Time / location: Wednesday June 26, 16:00 / Andreasstrasse 15, room AND 2.23.
Abstract:
Graph Neural Networks for Knowledge-Informed Natural Language Understanding
To answer a natural language question, one may search for information in a structured knowledge base or in a set of unstructured documents. In this talk, I present a semantic parsing approach to question answering that relies on external world knowledge. The question meaning is modeled precisely through the entities and relations available in the knowledge base.
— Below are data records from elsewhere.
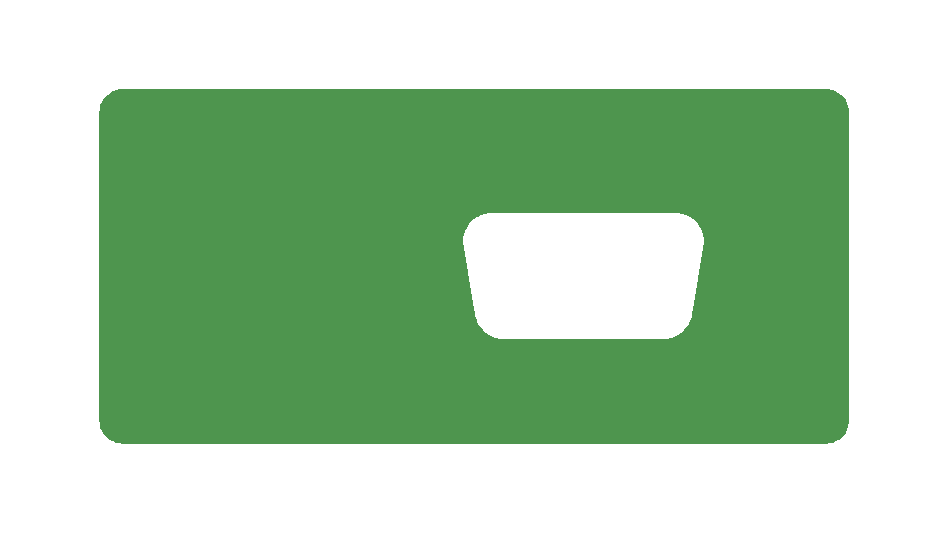
<source format=gbr>
%TF.GenerationSoftware,KiCad,Pcbnew,(6.0.6)*%
%TF.CreationDate,2022-11-01T14:40:17+00:00*%
%TF.ProjectId,rearcase,72656172-6361-4736-952e-6b696361645f,rev?*%
%TF.SameCoordinates,Original*%
%TF.FileFunction,Soldermask,Bot*%
%TF.FilePolarity,Negative*%
%FSLAX46Y46*%
G04 Gerber Fmt 4.6, Leading zero omitted, Abs format (unit mm)*
G04 Created by KiCad (PCBNEW (6.0.6)) date 2022-11-01 14:40:17*
%MOMM*%
%LPD*%
G01*
G04 APERTURE LIST*
%ADD10C,5.000000*%
%ADD11C,13.000000*%
G04 APERTURE END LIST*
D10*
%TO.C,REF\u002A\u002A*%
X128000000Y-86500000D03*
X179500000Y-108000000D03*
X128000000Y-108000000D03*
X150500000Y-97300000D03*
X179500000Y-86500000D03*
X175490000Y-97300000D03*
D11*
X136950000Y-97100000D03*
%TD*%
G36*
X183504487Y-81500321D02*
G01*
X183775645Y-81519714D01*
X183793440Y-81522273D01*
X184054654Y-81579097D01*
X184071903Y-81584161D01*
X184322386Y-81677586D01*
X184338740Y-81685055D01*
X184573375Y-81813176D01*
X184588498Y-81822895D01*
X184802510Y-81983103D01*
X184816096Y-81994876D01*
X185005124Y-82183904D01*
X185016897Y-82197490D01*
X185177105Y-82411502D01*
X185186824Y-82426625D01*
X185314945Y-82661260D01*
X185322414Y-82677614D01*
X185415839Y-82928097D01*
X185420903Y-82945346D01*
X185477727Y-83206560D01*
X185480286Y-83224355D01*
X185499679Y-83495513D01*
X185500000Y-83504501D01*
X185500000Y-109495499D01*
X185499679Y-109504487D01*
X185480286Y-109775645D01*
X185477727Y-109793440D01*
X185420903Y-110054654D01*
X185415839Y-110071903D01*
X185322414Y-110322386D01*
X185314945Y-110338740D01*
X185186824Y-110573375D01*
X185177105Y-110588498D01*
X185016897Y-110802510D01*
X185005124Y-110816096D01*
X184816096Y-111005124D01*
X184802510Y-111016897D01*
X184588498Y-111177105D01*
X184573375Y-111186824D01*
X184338740Y-111314945D01*
X184322386Y-111322414D01*
X184071903Y-111415839D01*
X184054654Y-111420903D01*
X183793440Y-111477727D01*
X183775645Y-111480286D01*
X183504487Y-111499679D01*
X183495499Y-111500000D01*
X124004501Y-111500000D01*
X123995513Y-111499679D01*
X123724355Y-111480286D01*
X123706560Y-111477727D01*
X123445346Y-111420903D01*
X123428097Y-111415839D01*
X123177614Y-111322414D01*
X123161260Y-111314945D01*
X122926625Y-111186824D01*
X122911502Y-111177105D01*
X122697489Y-111016897D01*
X122683903Y-111005124D01*
X122494876Y-110816097D01*
X122483103Y-110802511D01*
X122322895Y-110588498D01*
X122313176Y-110573375D01*
X122185055Y-110338740D01*
X122177586Y-110322386D01*
X122084161Y-110071903D01*
X122079097Y-110054654D01*
X122022273Y-109793440D01*
X122019714Y-109775645D01*
X122000321Y-109504487D01*
X122000000Y-109495499D01*
X122000000Y-94462438D01*
X152760496Y-94462438D01*
X152761318Y-94477463D01*
X153758799Y-100123204D01*
X153760451Y-100136885D01*
X153781161Y-100452853D01*
X153782235Y-100461011D01*
X153844551Y-100774297D01*
X153846682Y-100782249D01*
X153949356Y-101084716D01*
X153952506Y-101092320D01*
X154093779Y-101378796D01*
X154097900Y-101385933D01*
X154275357Y-101651516D01*
X154280368Y-101658047D01*
X154490989Y-101898213D01*
X154496787Y-101904011D01*
X154736953Y-102114632D01*
X154743484Y-102119643D01*
X155009067Y-102297100D01*
X155016204Y-102301221D01*
X155302680Y-102442494D01*
X155310284Y-102445644D01*
X155612751Y-102548318D01*
X155620703Y-102550449D01*
X155933989Y-102612765D01*
X155942147Y-102613839D01*
X156262951Y-102634866D01*
X156267050Y-102635000D01*
X169722950Y-102635000D01*
X169727049Y-102634866D01*
X170047853Y-102613839D01*
X170056011Y-102612765D01*
X170369297Y-102550449D01*
X170377249Y-102548318D01*
X170679716Y-102445644D01*
X170687320Y-102442494D01*
X170973796Y-102301221D01*
X170980933Y-102297100D01*
X171246516Y-102119643D01*
X171253047Y-102114632D01*
X171493213Y-101904011D01*
X171499011Y-101898213D01*
X171709632Y-101658047D01*
X171714643Y-101651516D01*
X171892100Y-101385933D01*
X171896221Y-101378796D01*
X172037494Y-101092320D01*
X172040644Y-101084716D01*
X172143318Y-100782249D01*
X172145449Y-100774297D01*
X172207765Y-100461011D01*
X172208839Y-100452853D01*
X172229549Y-100136885D01*
X172231201Y-100123204D01*
X173228682Y-94477463D01*
X173229504Y-94462438D01*
X173208839Y-94147147D01*
X173207765Y-94138989D01*
X173145449Y-93825703D01*
X173143318Y-93817751D01*
X173040644Y-93515284D01*
X173037494Y-93507680D01*
X172896221Y-93221204D01*
X172892100Y-93214067D01*
X172714643Y-92948484D01*
X172709632Y-92941953D01*
X172499011Y-92701787D01*
X172493213Y-92695989D01*
X172253047Y-92485368D01*
X172246516Y-92480357D01*
X171980933Y-92302900D01*
X171973796Y-92298779D01*
X171687320Y-92157506D01*
X171679716Y-92154356D01*
X171377249Y-92051682D01*
X171369297Y-92049551D01*
X171056011Y-91987235D01*
X171047853Y-91986161D01*
X170727049Y-91965134D01*
X170722950Y-91965000D01*
X155267050Y-91965000D01*
X155262951Y-91965134D01*
X154942147Y-91986161D01*
X154933989Y-91987235D01*
X154620703Y-92049551D01*
X154612751Y-92051682D01*
X154310293Y-92154353D01*
X154302674Y-92157508D01*
X154016203Y-92298781D01*
X154009065Y-92302902D01*
X153743484Y-92480357D01*
X153736953Y-92485368D01*
X153496787Y-92695989D01*
X153490989Y-92701787D01*
X153280368Y-92941953D01*
X153275357Y-92948484D01*
X153097902Y-93214065D01*
X153093781Y-93221203D01*
X152952508Y-93507674D01*
X152949353Y-93515293D01*
X152846682Y-93817751D01*
X152844551Y-93825703D01*
X152782235Y-94138989D01*
X152781161Y-94147147D01*
X152760496Y-94462438D01*
X122000000Y-94462438D01*
X122000000Y-83504501D01*
X122000321Y-83495513D01*
X122019714Y-83224355D01*
X122022273Y-83206560D01*
X122079097Y-82945346D01*
X122084161Y-82928097D01*
X122177586Y-82677614D01*
X122185055Y-82661260D01*
X122313176Y-82426625D01*
X122322895Y-82411502D01*
X122483103Y-82197489D01*
X122494876Y-82183903D01*
X122683903Y-81994876D01*
X122697489Y-81983103D01*
X122911502Y-81822895D01*
X122926625Y-81813176D01*
X123161260Y-81685055D01*
X123177614Y-81677586D01*
X123428097Y-81584161D01*
X123445346Y-81579097D01*
X123706560Y-81522273D01*
X123724355Y-81519714D01*
X123995513Y-81500321D01*
X124004501Y-81500000D01*
X183495499Y-81500000D01*
X183504487Y-81500321D01*
G37*
M02*

</source>
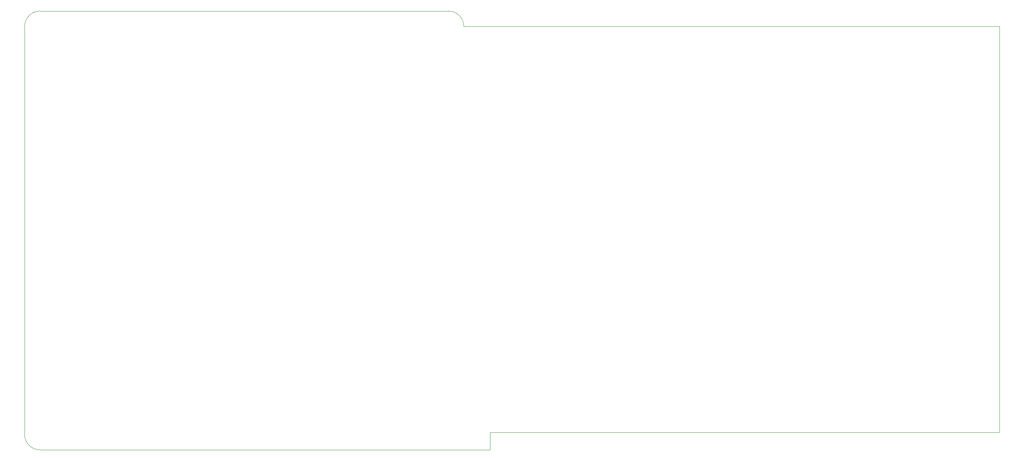
<source format=gm1>
G04 #@! TF.GenerationSoftware,KiCad,Pcbnew,8.0.9-8.0.9-0~ubuntu24.04.1*
G04 #@! TF.CreationDate,2025-12-27T20:23:21+00:00*
G04 #@! TF.ProjectId,uaefi,75616566-692e-46b6-9963-61645f706362,E*
G04 #@! TF.SameCoordinates,Original*
G04 #@! TF.FileFunction,Profile,NP*
%FSLAX46Y46*%
G04 Gerber Fmt 4.6, Leading zero omitted, Abs format (unit mm)*
G04 Created by KiCad (PCBNEW 8.0.9-8.0.9-0~ubuntu24.04.1) date 2025-12-27 20:23:21*
%MOMM*%
%LPD*%
G01*
G04 APERTURE LIST*
G04 #@! TA.AperFunction,Profile*
%ADD10C,0.100000*%
G04 #@! TD*
G04 APERTURE END LIST*
D10*
X0Y96500000D02*
G75*
G02*
X3500000Y100000000I3500000J0D01*
G01*
X222000000Y4000000D02*
X106000000Y4000000D01*
X222000000Y96500000D02*
X100000000Y96500000D01*
X0Y96500000D02*
X0Y3500000D01*
X96500000Y100000000D02*
X3500000Y100000000D01*
X106000000Y4000000D02*
X106000000Y0D01*
X106000000Y0D02*
X96500000Y0D01*
X3500000Y0D02*
G75*
G02*
X0Y3500000I0J3500000D01*
G01*
X96500000Y100000000D02*
G75*
G02*
X100000000Y96500000I0J-3500000D01*
G01*
X222000000Y96500000D02*
X222000000Y4000000D01*
X3500000Y0D02*
X96500000Y0D01*
M02*

</source>
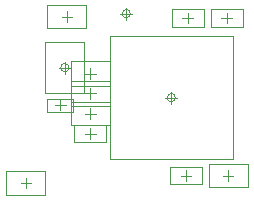
<source format=gbr>
G04*
G04 #@! TF.GenerationSoftware,Altium Limited,Altium Designer,23.1.1 (15)*
G04*
G04 Layer_Color=32768*
%FSLAX25Y25*%
%MOIN*%
G70*
G04*
G04 #@! TF.SameCoordinates,1495F0C7-D67D-4403-963C-54D1E027F531*
G04*
G04*
G04 #@! TF.FilePolarity,Positive*
G04*
G01*
G75*
%ADD63C,0.00394*%
%ADD64C,0.00197*%
D63*
X413228Y326500D02*
X416772D01*
X415000Y324728D02*
Y328272D01*
X423000Y330500D02*
Y347500D01*
X410000Y330500D02*
X423000D01*
X410000D02*
Y347500D01*
X423000D01*
X403516Y298728D02*
Y302272D01*
X401745Y300500D02*
X405288D01*
X425000Y321928D02*
Y325471D01*
X423228Y323699D02*
X426772D01*
X425000Y328529D02*
Y332269D01*
X423130Y330399D02*
X426870D01*
X425000Y335130D02*
Y338870D01*
X423130Y337000D02*
X426870D01*
X417211Y354228D02*
Y357772D01*
X415439Y356000D02*
X418983D01*
X468728Y355500D02*
X472272D01*
X470500Y353728D02*
Y357272D01*
X455728Y355500D02*
X459272D01*
X457500Y353728D02*
Y357272D01*
X431528Y308528D02*
X472472D01*
X431528Y349472D02*
X472472D01*
X431528D02*
X431528Y308528D01*
X472472D02*
X472472Y349472D01*
X425000Y315228D02*
Y318772D01*
X423228Y317000D02*
X426772D01*
X456953Y301228D02*
Y304772D01*
X455181Y303000D02*
X458724D01*
X470953Y301228D02*
Y304772D01*
X469181Y303000D02*
X472724D01*
D64*
X417878Y339000D02*
G03*
X417878Y339000I-1378J0D01*
G01*
X438378Y357000D02*
G03*
X438378Y357000I-1378J0D01*
G01*
X453378Y329000D02*
G03*
X453378Y329000I-1378J0D01*
G01*
X419331Y324335D02*
Y328665D01*
X410669Y324335D02*
Y328665D01*
X419331D01*
X410669Y324335D02*
X419331D01*
X414532Y339000D02*
X418469D01*
X416500Y337032D02*
Y340968D01*
X397020Y296563D02*
X410012D01*
X397020Y304437D02*
X410012D01*
Y296563D02*
Y304437D01*
X397020Y296563D02*
Y304437D01*
X418504Y327637D02*
X431496D01*
X418504Y319762D02*
X431496D01*
X418504D02*
Y327637D01*
X431496Y319762D02*
Y327637D01*
X418504Y334533D02*
X431496D01*
X418504Y326265D02*
X431496D01*
X418504D02*
Y334533D01*
X431496Y326265D02*
Y334533D01*
X418504Y341134D02*
X431496D01*
X418504Y332866D02*
X431496D01*
X418504D02*
Y341134D01*
X431496Y332866D02*
Y341134D01*
X410715Y359937D02*
X423707D01*
X410715Y352063D02*
X423707D01*
X410715D02*
Y359937D01*
X423707Y352063D02*
Y359937D01*
X465185Y352547D02*
Y358453D01*
X475815Y352547D02*
Y358453D01*
X465185D02*
X475815D01*
X465185Y352547D02*
X475815D01*
X462815Y352547D02*
Y358453D01*
X452185Y352547D02*
Y358453D01*
Y352547D02*
X462815D01*
X452185Y358453D02*
X462815D01*
X435032Y357000D02*
X438969D01*
X437000Y355031D02*
Y358968D01*
X450032Y329000D02*
X453968D01*
X452000Y327031D02*
Y330968D01*
X419685Y319953D02*
X430315D01*
X419685Y314047D02*
X430315D01*
X419685D02*
Y319953D01*
X430315Y314047D02*
Y319953D01*
X451638Y305953D02*
X462268D01*
X451638Y300047D02*
X462268D01*
X451638D02*
Y305953D01*
X462268Y300047D02*
Y305953D01*
X464457Y306937D02*
X477449D01*
X464457Y299063D02*
X477449D01*
X464457D02*
Y306937D01*
X477449Y299063D02*
Y306937D01*
M02*

</source>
I address the problem of processing semantic structures that consist of multiple entities and relations. Previous work on knowledge base question answering has largely focused on selecting the correct semantic relations for the question and disregarded the connections between entities and the directions of the relations. I propose to use gated graph neural networks to encode the semantic structures.
First, I demonstrate on an open-domain knowledge base question answering data set that the gated graph neural networks lead to an improved performance against the baseline models that do not explicitly model the semantic structure. Second, I show that a knowledge based interpretation of the question can be used to improve results of a state-of-the-art document question answering system.
Bio
Daniil Sorokin is a final year PhD student in Natural Language Processing at the UKP Lab, Technische Universität Darmstadt. He works on neural network approaches to link texts to structured knowledge bases and has recently published on the topics of relation extraction, semantic parsing for question answering, graph neural networks and fact verification.
Before the PhD studies, Daniil had completed a master degree in Computational Linguistics at the University of Tübingen and had worked as a developer at a machine translation company.